© 2000 Heron Publishing—Victoria, Canada
Assessing forest soil CO2 efflux: an in situ comparison of four techniques
Ivan A. Janssens (1), Andrew S. Kowalski (1), Bernard Longdoz (2) and Reinhart Ceulemans (1)
1. Department of Biology, University of Antwerpen (UIA), Universiteitsplein 1, B-2610 Antwerpen, Belgium / 2. Faculté des Sciences Agronomiques de Gembloux, Physics Department, B-5030 Gembloux, Belgium / Received April 9, 1999
Summary
A dynamic, closed-chamber infrared gas analysis (IRGA) system (DC-1: CIRAS-1, PP-Systems, Hitchin, U.K.) was compared with
three other systems for measuring soil CO2 efflux: the soda lime technique (SL), the eddy correlation technique (EC), and another dynamic, closed-chamber IRGA system
(DC-2: LI-6250, Li-Cor, Inc., Lincoln, NE). Among the four systems, the DC-1 systematically gave the highest flux rates. Relative
to DC-1, SL, EC and DC-2 underestimated fluxes by 10, 36 and 46%, respectively. These large and systematic differences highlight
uncertainties in comparing fluxes from different sites obtained with different techniques.
Although the three chamber methods gave different results, the results were well correlated. The SL technique underestimated
soil CO2 fluxes compared with the DC-1 system, but both methods agreed well when the SL data were corrected for the underestimation
at higher fluxes, indicating that inter-site comparisons are possible if techniques are properly crosscalibrated.

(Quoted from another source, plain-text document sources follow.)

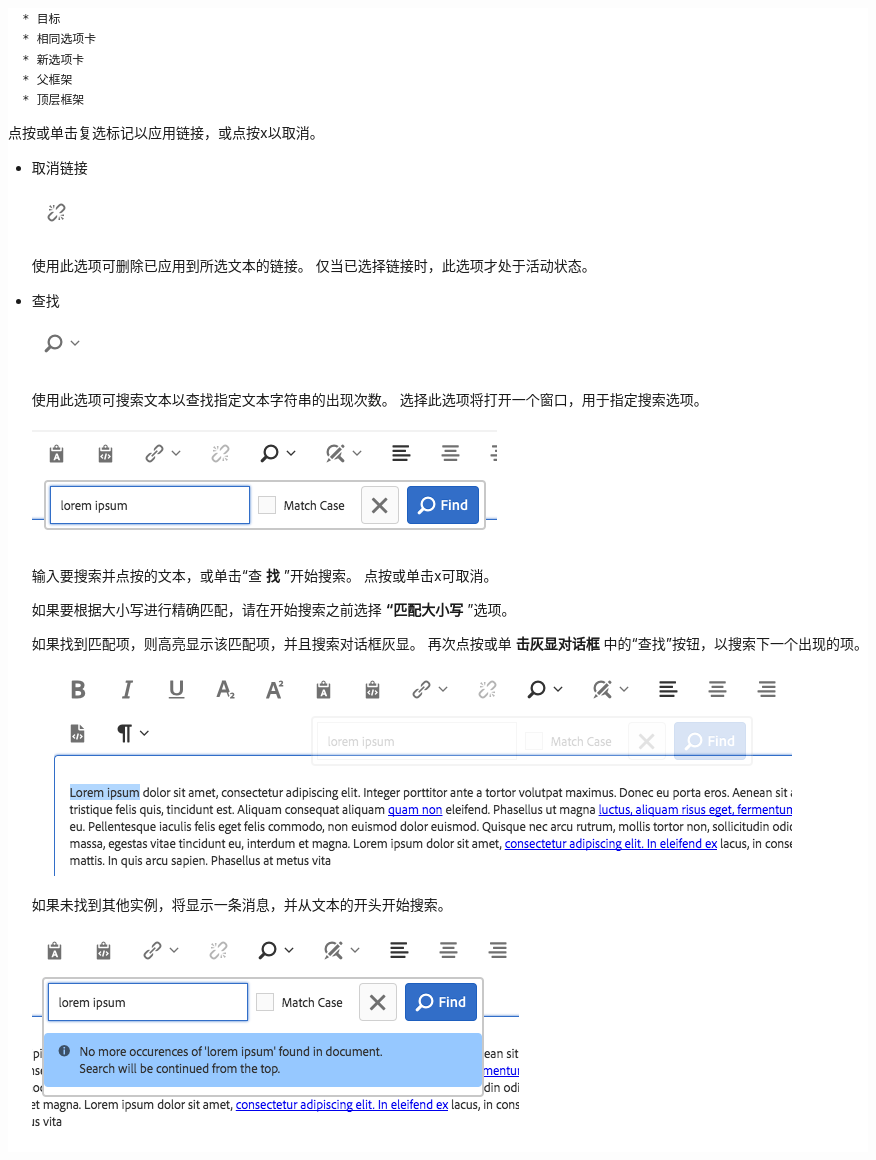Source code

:       * 目标
      * 相同选项卡
      * 新选项卡
      * 父框架
      * 顶层框架
   点按或单击复选标记以应用链接，或点按x以取消。

* 取消链接

   ![](assets/chlimage_1-64.png)

   使用此选项可删除已应用到所选文本的链接。 仅当已选择链接时，此选项才处于活动状态。

* 查找

   ![](assets/chlimage_1-65.png)

   使用此选项可搜索文本以查找指定文本字符串的出现次数。 选择此选项将打开一个窗口，用于指定搜索选项。

   ![](assets/chlimage_1-66.png)

   输入要搜索并点按的文本，或单击“查 **找** ”开始搜索。 点按或单击x可取消。

   如果要根据大小写进行精确匹配，请在开始搜索之前选择 **“匹配大小写** ”选项。

   如果找到匹配项，则高亮显示该匹配项，并且搜索对话框灰显。 再次点按或单 **击灰显对话框** 中的“查找”按钮，以搜索下一个出现的项。

   ![](assets/chlimage_1-67.png)

   如果未找到其他实例，将显示一条消息，并从文本的开头开始搜索。

   ![](assets/chlimage_1-68.png)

The EC was
the only system that was not well correlated with DC-1. Under low light conditions, EC values were similar to DC-1 estimates,
but under high light conditions the EC system seriously underestimated soil fluxes. This was probably because of interference
by the photosynthetic activity of a moss layer. Although below-canopy EC fluxes are not necessarily well suited for measuring
soil CO2 efflux in natural forest ecosystems, they provide valuable information about understory gas exchange when used in tandem
with soil chambers.
Keywords:
closed chamber, eddy covariance, infrared gas analysis, soda lime technique.